Why can't you see that it is hypocritical???

The families who have trust funds won't be affected by the VAT rise. The people who have 2 jobs to pay for school fees will be.

Who is he denying what to? He’s not preventing anything?

Jellycatspyjamas · 06/08/2024 18:29

No Private education? No choice for private piano lessons? No choice for top up lessons? Just take the bare minimum provided by the state and ban everything else?

You know the poster was referring to private schooling - eg primary and secondary education. Which was clear from her reference to private schools. Nothing about music lessons, private tuition - which I’d happily pay VAT on anyway.

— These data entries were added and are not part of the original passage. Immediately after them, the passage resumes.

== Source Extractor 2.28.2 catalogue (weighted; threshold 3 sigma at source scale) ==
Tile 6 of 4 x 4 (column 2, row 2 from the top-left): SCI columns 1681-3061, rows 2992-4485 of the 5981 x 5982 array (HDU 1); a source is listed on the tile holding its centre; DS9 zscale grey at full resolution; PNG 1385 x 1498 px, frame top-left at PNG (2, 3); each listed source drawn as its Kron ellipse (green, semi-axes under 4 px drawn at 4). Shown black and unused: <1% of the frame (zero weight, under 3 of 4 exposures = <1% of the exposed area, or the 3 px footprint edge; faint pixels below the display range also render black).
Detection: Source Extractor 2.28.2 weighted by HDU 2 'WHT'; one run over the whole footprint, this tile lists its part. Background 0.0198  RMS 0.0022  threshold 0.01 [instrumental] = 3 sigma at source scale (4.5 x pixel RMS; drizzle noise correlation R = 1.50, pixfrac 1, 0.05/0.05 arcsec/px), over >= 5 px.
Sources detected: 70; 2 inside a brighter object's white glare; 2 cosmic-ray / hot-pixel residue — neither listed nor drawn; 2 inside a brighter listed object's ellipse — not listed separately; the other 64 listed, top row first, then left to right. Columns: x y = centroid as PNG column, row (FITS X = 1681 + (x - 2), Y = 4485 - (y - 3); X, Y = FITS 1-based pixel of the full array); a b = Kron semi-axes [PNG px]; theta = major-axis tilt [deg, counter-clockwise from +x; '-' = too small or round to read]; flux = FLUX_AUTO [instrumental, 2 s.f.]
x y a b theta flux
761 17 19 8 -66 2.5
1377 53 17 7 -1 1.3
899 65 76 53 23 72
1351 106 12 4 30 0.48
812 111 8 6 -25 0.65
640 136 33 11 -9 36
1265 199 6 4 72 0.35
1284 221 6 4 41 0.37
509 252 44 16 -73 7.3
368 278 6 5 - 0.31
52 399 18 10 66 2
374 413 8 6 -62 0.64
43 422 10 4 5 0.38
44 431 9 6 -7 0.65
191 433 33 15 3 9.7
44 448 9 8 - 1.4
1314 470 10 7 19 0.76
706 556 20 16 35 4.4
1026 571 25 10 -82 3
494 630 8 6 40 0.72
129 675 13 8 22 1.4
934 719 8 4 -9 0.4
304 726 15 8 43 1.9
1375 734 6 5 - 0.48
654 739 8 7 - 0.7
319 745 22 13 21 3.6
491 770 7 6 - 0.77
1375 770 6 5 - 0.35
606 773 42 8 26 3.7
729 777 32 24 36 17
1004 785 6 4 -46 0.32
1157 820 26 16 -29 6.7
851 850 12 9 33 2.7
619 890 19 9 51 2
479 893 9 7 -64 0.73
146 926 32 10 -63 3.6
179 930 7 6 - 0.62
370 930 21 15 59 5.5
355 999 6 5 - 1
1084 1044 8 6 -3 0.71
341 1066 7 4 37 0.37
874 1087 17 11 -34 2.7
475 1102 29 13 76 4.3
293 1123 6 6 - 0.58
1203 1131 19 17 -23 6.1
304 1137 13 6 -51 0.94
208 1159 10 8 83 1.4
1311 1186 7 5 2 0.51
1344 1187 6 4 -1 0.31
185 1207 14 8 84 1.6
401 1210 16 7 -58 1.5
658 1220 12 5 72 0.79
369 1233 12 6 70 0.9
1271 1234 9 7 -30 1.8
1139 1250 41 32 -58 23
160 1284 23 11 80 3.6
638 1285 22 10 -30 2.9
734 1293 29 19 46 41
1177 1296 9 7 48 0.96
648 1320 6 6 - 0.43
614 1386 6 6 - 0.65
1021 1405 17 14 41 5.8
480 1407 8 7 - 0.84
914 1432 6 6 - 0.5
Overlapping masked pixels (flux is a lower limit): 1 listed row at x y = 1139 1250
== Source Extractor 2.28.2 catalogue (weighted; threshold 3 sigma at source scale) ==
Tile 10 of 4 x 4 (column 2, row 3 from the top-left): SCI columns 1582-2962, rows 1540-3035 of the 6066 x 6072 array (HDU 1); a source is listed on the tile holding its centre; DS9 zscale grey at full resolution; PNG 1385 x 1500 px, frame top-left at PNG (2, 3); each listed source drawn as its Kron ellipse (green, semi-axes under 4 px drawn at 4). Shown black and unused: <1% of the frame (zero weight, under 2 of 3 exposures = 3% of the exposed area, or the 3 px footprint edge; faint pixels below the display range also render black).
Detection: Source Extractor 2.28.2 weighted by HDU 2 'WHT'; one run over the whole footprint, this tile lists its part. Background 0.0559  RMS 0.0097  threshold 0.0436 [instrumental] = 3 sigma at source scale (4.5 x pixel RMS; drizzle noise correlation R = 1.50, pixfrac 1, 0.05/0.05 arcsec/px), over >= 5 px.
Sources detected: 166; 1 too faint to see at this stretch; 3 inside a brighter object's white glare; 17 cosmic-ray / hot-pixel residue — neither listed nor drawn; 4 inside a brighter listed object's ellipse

TheSpoonyNavyReader · 06/08/2024 18:29

Corvidmango · 06/08/2024 18:26

What is it you are asking exactly?

Simple

Why

Xenia · 06/08/2024 18:31

Hopefully those of us lawyers who had a good private school education (or state) will be able to litigate the proposal into the ground..... let us wait to see. I don't know if any schools group is planning a judicial review but there may well be grounds.

VJBR · 06/08/2024 18:32

Westfacing · 06/08/2024 16:10

Keir, it's Keir.

As a child he would have had no say in his parents' choice of school.

And he sends his own children to state schools - where is the hypocrisy?

The best state school with a very small catchment area where his wife became a Governor before his kids went there. I wonder why she did that?

YOYOK · 06/08/2024 18:34

It is hilarious to blame the current PM for the choices his parents made when he was a child. 😂 I didn’t vote for Labour and I’m not a KS fan but this is bonkers.